£422 million is owed to the National Health Service’s (NHS) property company in unpaid bills due to disputes with tenants.
Making up around 10 per cent of the NHS estate, the NHS Property Service has been swamped with tenant disputes due to, what Dr Krishna Kasaraneni of the British Medical Association (BMA) is calling “astronomical increases in service charges and facility management fees.”
The NHS Property Service, who run properties across the UK such as doctors’ surgeries and hospitals, have confirmed that the amount of overdue payments owed has risen by £8 million from last year up to a total of £422.4 million as the struggling tenants are refusing to “hand over cash they do not have.”

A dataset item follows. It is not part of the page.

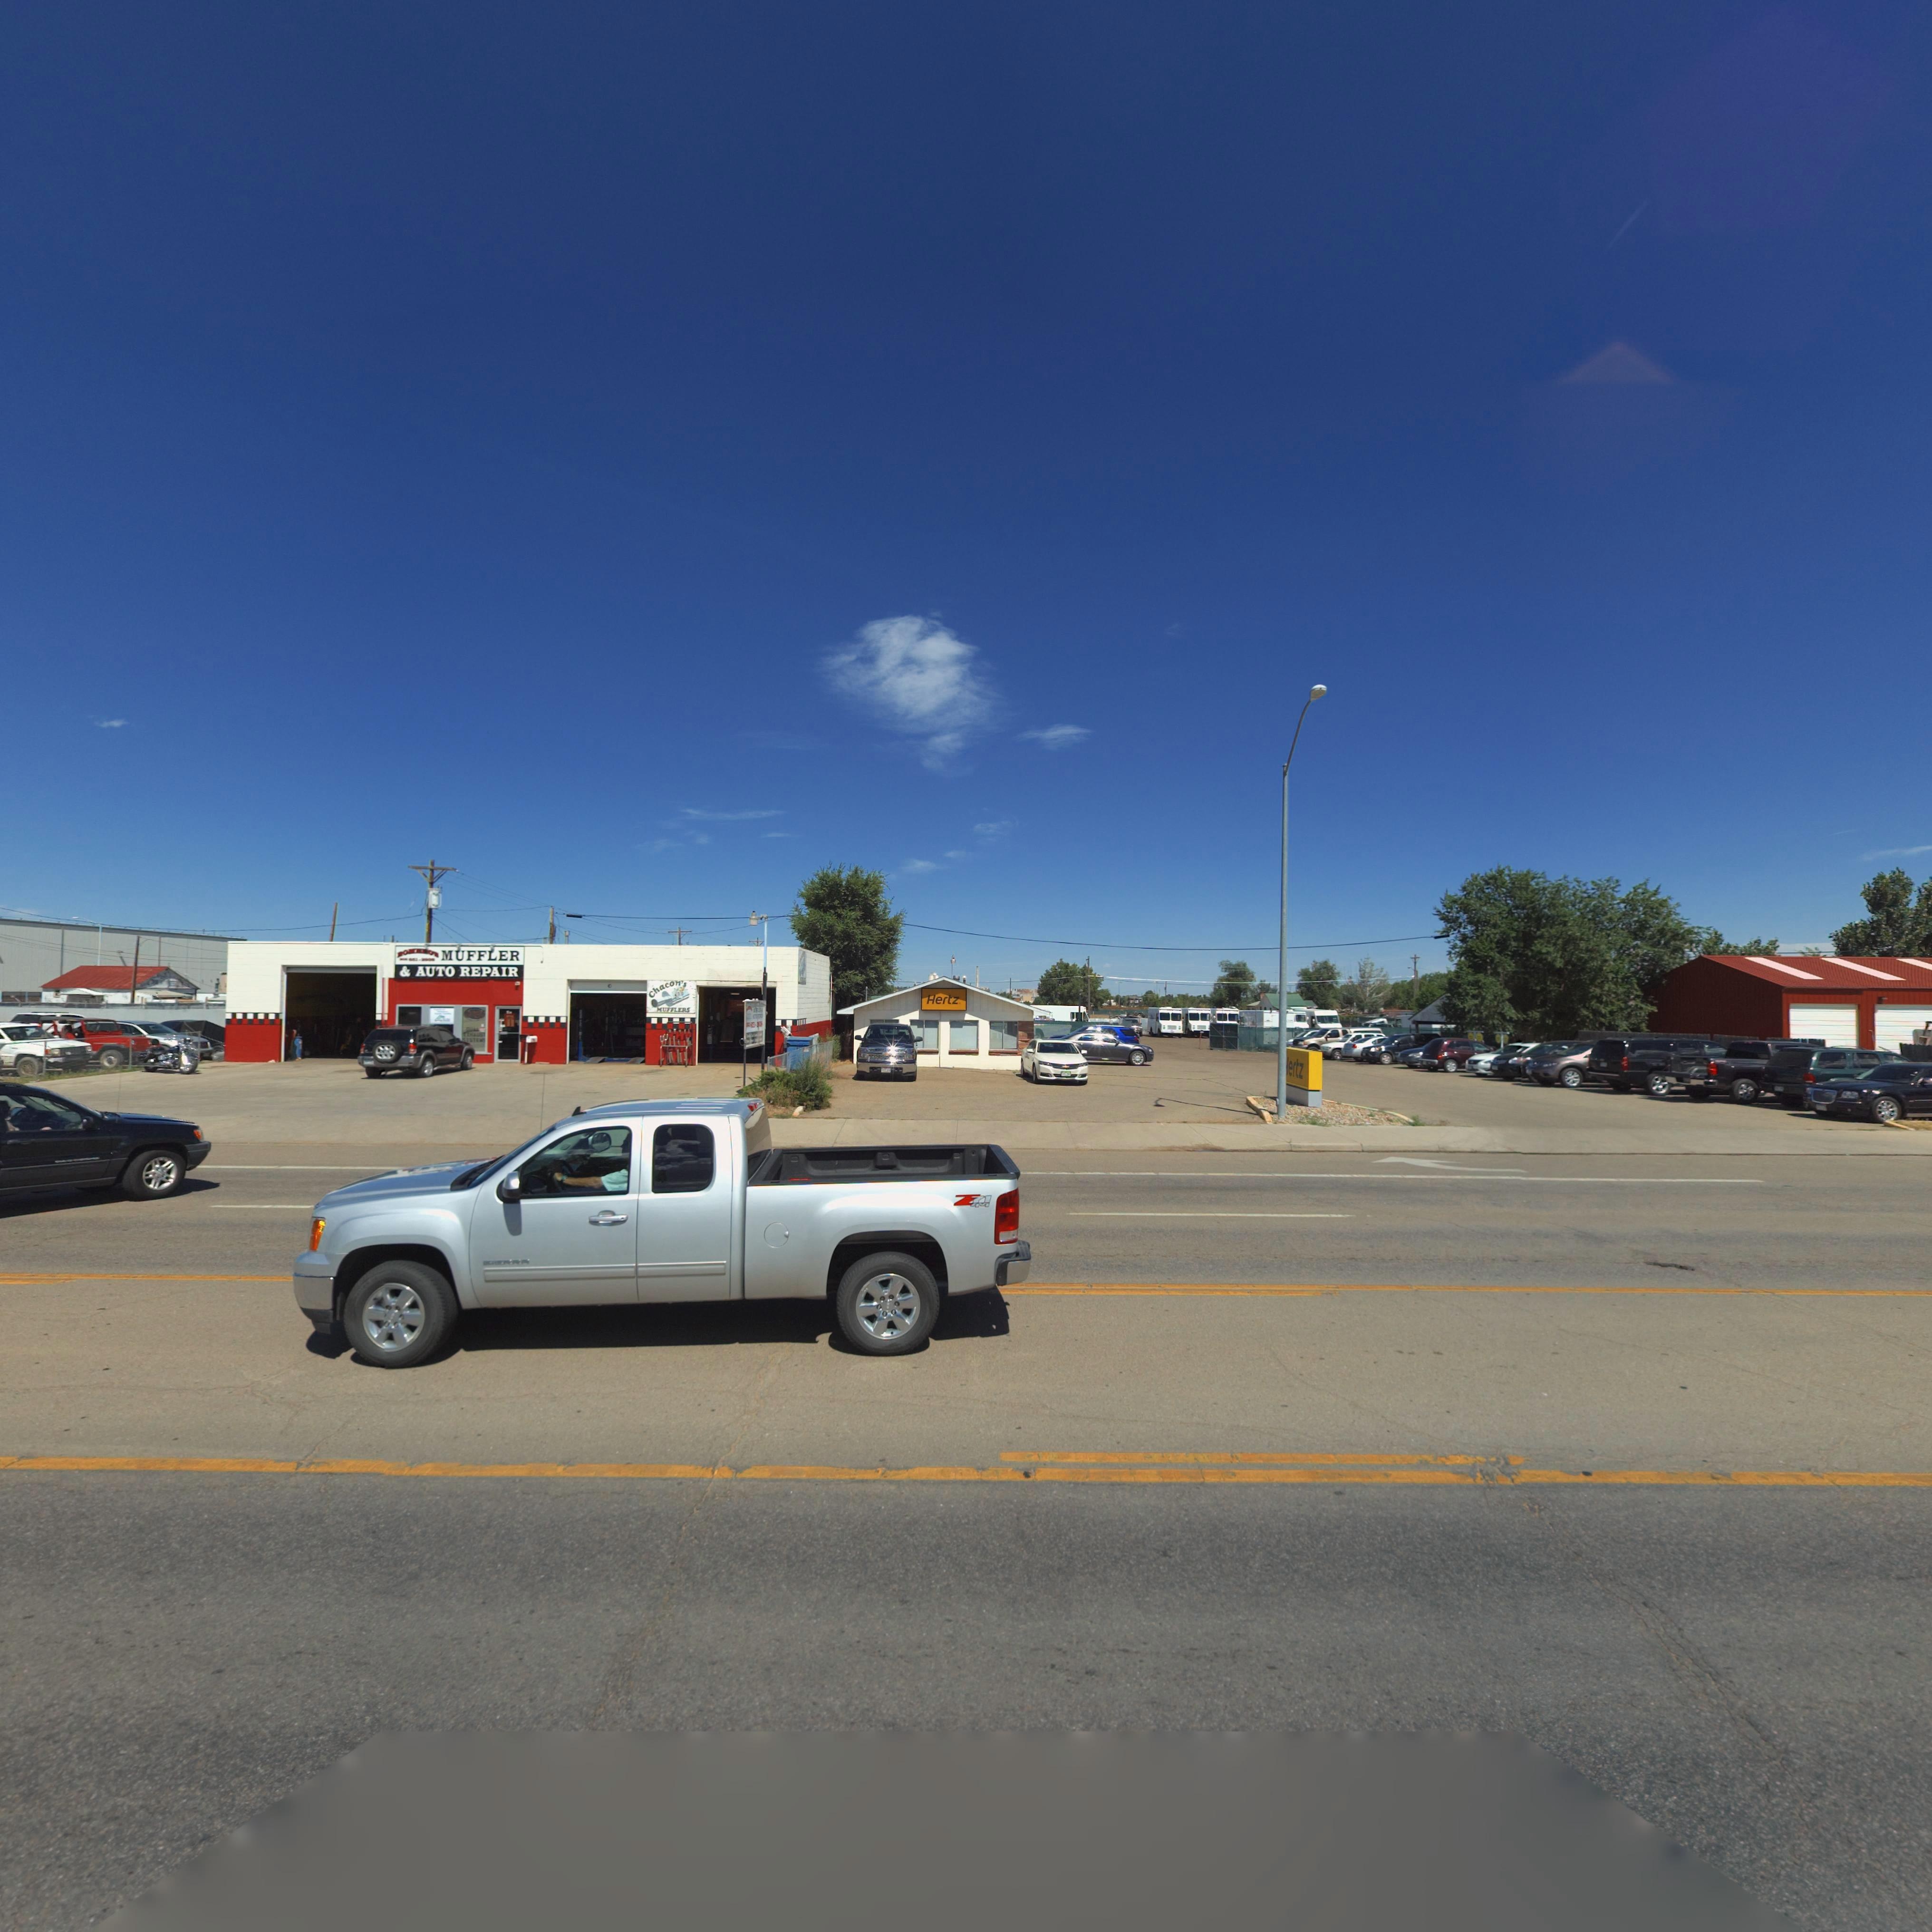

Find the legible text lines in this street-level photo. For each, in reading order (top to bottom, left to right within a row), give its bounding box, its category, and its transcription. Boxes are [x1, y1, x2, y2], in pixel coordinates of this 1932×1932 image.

While some tenants have flat out refused to pay the bills, others, such as Whyburn Medical Practice, have been forced to dissolve the GPs partnership and give its contract back to the NHS due to the lack of financial viability.
The NHS Property service has argued that it only charges tenants the operating costs of their buildings, and has no intention of making any profit, adding that they “continue to apply market rents in the same way as other landlords to NHS tenants.”
Dr Kasaraneni, in an impassioned statement, has said: “At a time when GPs are facing extreme financial pressures, providing unlimited high-quality care to a rising, ageing population that is more commonly presenting with a number of complex conditions, these unilateral price rises could lead to practices being forced to shut down.”